A quasi vent’anni dall’omicidio di Chiara Poggi, l’inchiesta della Procura di Pavia riporta al centro due figure rimaste sempre ai margini giudiziari ma costantemente sotto i riflettori mediatici: Stefania e Paola Cappa. Le due cugine di primo grado della vittima sono state convocate dai magistrati nell’ambito degli ultimi approfondimenti sull’indagine che vede Andrea Sempio accusato di aver ucciso la giovane il 13 agosto 2007 nella villetta di via Pascoli, a Garlasco.
Figlie di Mariarosaria Poggi, sorella del padre di Chiara, e dell’avvocato Ermanno Cappa, le gemelle non sono mai state indagate. Eppure, sin dai primi giorni dopo il delitto, il loro nome è circolato con insistenza nel dibattito pubblico, anche per episodi che contribuirono ad attirare l’attenzione mediatica.
All’epoca dei fatti, Stefania e Paola erano poco più che ventenni. Negli anni successivi hanno mantenuto un profilo riservato, evitando interviste e apparizioni pubbliche, nel tentativo di allontanarsi da una vicenda che ha segnato profondamente il loro percorso. Oggi Stefania è avvocata specializzata in diritto sportivo e lavora nello studio del padre. Si è sposata con Emanuele Arioldi, esponente di una nota famiglia imprenditoriale. Paola, invece, ha intrapreso un percorso diverso, diventando food blogger tra Milano e Ibiza. Dagli atti dell’inchiesta non emergono contatti tra le gemelle e Sempio, elemento che rafforza l’idea di ambienti separati per frequentazioni e contesto sociale.
Paola Cappa e l’”approccio finito male” di un ragazzo con Chiara Poggi
La convocazione odierna, riscostruisce il quotidiano Il Giorno, si inserisce nella strategia della Procura di verificare ogni possibile elemento a sostegno della nuova ipotesi investigativa.

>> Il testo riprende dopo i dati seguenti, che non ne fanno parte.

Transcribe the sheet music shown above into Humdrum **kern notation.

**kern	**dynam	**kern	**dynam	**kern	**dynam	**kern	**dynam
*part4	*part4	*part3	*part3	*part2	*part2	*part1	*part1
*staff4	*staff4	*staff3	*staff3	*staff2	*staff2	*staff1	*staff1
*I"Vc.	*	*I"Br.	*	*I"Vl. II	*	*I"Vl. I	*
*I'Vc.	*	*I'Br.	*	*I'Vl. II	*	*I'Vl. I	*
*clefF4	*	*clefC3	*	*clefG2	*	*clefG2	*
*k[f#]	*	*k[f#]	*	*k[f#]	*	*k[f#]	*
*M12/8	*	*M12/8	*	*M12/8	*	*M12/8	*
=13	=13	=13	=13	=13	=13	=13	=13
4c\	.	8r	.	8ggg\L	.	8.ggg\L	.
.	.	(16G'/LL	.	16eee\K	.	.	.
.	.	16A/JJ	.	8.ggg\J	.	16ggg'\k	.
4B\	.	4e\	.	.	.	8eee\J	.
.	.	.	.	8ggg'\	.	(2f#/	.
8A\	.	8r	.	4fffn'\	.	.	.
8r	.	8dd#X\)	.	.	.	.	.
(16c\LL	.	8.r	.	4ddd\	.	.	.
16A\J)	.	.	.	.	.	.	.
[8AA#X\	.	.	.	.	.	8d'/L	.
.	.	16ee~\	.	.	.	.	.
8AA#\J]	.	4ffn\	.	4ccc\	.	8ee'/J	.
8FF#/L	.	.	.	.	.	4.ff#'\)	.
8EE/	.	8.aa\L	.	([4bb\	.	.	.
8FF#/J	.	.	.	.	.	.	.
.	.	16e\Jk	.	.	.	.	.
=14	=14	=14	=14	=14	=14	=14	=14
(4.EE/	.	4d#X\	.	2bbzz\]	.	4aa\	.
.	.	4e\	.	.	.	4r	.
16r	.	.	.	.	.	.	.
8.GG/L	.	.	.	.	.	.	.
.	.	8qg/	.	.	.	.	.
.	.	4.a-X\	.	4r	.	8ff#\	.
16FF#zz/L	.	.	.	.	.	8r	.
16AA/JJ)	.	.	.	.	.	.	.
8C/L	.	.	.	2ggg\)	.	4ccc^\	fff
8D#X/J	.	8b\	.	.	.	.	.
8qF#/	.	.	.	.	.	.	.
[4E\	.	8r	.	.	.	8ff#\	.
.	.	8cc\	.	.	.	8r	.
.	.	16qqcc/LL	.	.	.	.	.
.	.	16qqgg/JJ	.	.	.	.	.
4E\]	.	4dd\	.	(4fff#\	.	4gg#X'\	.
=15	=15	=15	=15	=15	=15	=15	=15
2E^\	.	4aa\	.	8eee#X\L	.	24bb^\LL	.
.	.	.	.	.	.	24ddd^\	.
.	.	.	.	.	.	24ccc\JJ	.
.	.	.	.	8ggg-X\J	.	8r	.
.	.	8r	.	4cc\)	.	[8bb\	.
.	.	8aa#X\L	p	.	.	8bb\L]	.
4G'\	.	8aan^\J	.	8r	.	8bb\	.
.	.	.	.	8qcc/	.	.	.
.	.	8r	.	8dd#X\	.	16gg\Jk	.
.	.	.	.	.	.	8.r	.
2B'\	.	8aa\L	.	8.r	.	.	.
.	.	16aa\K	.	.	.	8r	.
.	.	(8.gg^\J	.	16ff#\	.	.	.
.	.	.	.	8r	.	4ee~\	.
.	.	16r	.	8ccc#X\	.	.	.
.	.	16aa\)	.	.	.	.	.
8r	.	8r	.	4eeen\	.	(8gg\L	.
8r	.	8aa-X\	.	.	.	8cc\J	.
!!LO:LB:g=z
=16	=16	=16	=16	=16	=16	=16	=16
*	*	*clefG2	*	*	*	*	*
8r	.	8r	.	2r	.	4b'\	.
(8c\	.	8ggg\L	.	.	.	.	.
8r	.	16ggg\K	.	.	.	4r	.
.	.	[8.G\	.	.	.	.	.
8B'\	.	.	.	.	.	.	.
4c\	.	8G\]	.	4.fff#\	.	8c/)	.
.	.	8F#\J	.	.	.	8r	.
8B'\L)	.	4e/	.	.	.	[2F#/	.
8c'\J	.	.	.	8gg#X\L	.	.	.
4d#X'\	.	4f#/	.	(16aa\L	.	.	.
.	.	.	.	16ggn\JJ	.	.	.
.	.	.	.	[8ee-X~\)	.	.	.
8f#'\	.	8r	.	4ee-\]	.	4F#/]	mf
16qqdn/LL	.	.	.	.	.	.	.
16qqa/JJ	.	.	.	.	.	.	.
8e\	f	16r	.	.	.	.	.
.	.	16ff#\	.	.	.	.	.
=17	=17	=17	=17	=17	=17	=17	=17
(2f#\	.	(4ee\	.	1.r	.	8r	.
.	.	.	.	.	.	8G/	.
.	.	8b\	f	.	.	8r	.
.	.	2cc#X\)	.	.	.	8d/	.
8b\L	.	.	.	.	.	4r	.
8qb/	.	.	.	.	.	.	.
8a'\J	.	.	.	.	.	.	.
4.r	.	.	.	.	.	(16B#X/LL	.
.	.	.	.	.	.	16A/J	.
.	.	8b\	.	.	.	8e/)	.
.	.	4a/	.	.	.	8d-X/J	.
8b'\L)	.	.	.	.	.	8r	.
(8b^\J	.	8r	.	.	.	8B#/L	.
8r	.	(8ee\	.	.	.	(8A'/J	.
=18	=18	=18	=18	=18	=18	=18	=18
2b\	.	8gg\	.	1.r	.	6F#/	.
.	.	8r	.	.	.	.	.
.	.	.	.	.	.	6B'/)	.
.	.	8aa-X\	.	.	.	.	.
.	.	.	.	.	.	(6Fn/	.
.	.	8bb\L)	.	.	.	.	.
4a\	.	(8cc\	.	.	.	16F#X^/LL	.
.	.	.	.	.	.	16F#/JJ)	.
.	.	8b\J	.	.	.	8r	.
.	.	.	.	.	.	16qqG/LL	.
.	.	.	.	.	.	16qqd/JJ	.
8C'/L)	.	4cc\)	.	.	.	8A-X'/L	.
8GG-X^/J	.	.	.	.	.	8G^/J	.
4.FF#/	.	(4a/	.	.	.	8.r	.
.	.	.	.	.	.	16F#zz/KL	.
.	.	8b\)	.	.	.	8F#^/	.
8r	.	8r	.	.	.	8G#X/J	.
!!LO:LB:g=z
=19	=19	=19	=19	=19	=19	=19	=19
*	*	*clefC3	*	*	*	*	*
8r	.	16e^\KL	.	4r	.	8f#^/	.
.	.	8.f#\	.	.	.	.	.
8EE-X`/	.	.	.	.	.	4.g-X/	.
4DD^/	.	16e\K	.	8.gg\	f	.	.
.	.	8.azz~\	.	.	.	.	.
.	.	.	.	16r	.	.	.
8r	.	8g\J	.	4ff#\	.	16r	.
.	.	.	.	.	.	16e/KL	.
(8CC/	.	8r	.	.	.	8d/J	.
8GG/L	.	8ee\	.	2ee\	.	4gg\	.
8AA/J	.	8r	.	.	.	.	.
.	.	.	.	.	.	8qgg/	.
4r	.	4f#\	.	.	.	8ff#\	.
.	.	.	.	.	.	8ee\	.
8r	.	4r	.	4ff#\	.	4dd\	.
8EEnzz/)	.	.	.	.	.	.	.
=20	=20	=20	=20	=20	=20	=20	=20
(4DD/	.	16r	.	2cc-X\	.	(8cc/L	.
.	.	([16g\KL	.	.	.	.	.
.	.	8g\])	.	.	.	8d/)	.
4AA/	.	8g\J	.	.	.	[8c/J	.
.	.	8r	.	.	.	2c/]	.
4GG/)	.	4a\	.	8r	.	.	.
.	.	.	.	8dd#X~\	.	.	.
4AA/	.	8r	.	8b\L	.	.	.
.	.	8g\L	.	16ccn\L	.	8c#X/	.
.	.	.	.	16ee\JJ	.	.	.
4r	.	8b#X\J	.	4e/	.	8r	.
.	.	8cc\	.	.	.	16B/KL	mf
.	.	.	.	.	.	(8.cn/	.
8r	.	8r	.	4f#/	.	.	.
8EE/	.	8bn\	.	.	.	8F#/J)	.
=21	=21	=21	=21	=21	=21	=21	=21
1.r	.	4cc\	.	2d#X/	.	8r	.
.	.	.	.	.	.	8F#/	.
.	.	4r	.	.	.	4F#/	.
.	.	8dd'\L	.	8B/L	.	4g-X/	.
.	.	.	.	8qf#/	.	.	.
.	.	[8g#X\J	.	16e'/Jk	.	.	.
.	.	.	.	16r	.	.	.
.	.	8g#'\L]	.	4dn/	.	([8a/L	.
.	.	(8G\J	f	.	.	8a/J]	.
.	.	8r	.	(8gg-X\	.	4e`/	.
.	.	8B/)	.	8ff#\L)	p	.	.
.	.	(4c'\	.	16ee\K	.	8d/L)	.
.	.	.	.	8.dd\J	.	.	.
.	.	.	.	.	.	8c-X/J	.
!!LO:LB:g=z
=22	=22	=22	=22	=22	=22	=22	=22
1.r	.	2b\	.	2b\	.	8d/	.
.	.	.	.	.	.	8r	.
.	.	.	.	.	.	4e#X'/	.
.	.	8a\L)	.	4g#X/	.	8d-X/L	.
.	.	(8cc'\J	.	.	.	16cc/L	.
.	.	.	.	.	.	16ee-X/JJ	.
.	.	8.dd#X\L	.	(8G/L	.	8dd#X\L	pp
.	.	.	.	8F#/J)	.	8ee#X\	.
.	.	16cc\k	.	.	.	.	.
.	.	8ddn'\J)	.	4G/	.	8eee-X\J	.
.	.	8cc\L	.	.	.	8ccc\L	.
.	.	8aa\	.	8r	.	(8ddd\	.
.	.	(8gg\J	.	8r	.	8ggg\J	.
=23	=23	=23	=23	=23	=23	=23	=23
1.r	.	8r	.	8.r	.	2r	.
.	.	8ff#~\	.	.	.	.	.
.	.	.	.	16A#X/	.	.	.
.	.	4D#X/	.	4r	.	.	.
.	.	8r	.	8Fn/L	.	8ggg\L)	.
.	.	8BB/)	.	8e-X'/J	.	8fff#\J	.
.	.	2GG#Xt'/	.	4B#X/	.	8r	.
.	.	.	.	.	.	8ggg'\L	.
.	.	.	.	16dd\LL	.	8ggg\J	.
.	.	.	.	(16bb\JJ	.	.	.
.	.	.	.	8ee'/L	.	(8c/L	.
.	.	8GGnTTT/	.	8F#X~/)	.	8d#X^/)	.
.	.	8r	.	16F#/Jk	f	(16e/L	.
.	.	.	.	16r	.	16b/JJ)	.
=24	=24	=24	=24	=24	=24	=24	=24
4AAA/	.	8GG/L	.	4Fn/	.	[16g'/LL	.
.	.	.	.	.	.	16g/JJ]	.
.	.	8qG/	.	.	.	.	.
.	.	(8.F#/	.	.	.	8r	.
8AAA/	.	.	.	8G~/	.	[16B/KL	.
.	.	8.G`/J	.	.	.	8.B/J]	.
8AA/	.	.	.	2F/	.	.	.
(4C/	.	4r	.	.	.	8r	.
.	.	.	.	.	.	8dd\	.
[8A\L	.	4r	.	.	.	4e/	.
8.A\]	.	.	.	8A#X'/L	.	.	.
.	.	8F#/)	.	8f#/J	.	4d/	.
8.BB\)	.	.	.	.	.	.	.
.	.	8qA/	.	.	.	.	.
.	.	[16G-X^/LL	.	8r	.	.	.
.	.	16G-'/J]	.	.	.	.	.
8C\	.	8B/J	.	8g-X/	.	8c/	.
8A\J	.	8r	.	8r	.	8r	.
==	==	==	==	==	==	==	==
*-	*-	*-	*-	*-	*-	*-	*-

Un ritorno alle origini del caso, in particolare alle testimonianze raccolte nei giorni immediatamente successivi al delitto. Tra queste, quella resa da Paola Cappa il 15 agosto 2007 ai carabinieri, quando riferì di sospetti su un ragazzo che la cugina avrebbe respinto, parlando di un “approccio finito male”. Un dettaglio che oggi gli inquirenti intendono rileggere alla luce delle nuove risultanze. Stefania, considerata tra le due la più legata a Chiara, sarà invece chiamata a ricostruire ricordi e contesti che possano contribuire a confermare o smentire la pista su cui si stanno concentrando i pm.
Il passaggio segna anche un cambio di prospettiva nell’indagine. Se in passato alle gemelle erano stati chiesti riscontri nell’ambito del procedimento che ha portato alla condanna di Alberto Stasi, oggi l’attenzione si concentra su Sempio. Un’ulteriore verifica, dunque, per consolidare o mettere in discussione un impianto accusatorio che, dopo anni, tenta di riscrivere uno dei casi di cronaca nera più discussi degli ultimi decenni.